ADNOC intends to produce enough gas in the coming decade for the UAE to become gas independent and, in the process, Abu Dhabi will become a net gas exporter with expanded liquefied natural gas (LNG) export capabilities. As the UAE’s domestic power demand has expanded rapidly in recent years, it has siphoned off gas that ADNOC could have been exporting as LNG.

Abu Dhabi has a sole long-term LNG client in Japan’s Jera, a joint venture between Chubu Electric Power and Tokyo Electric Power, and ADNOC also has a number of short- and medium-term LNG supply arrangements with other customers.

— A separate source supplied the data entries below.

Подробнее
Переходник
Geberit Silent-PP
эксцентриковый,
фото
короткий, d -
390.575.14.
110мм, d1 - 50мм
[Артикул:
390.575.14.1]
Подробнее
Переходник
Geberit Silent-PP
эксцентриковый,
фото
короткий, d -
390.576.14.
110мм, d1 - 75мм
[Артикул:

In addition to ADNOC’s announcement of new gas discoveries and enhanced financial resources dedicated to gas exploration deals, the UAE will begin to benefit from more domestic gas being available once Abu Dhabi’s nuclear power plant at Barakah begins generating electricity late next year or in 2020. When fully operational, that facility is expected to meet a quarter of the UAE’s electricity needs.

All of these developments raise the question of what role, if any, the Dolphin Energy Pipeline will continue to have in the UAE’s medium- to long-term gas plans.

Jareer Elass is a Washington-based energy analyst, with 25 years of industry experience and a particular focus on the Arabian Gulf producers and OPEC.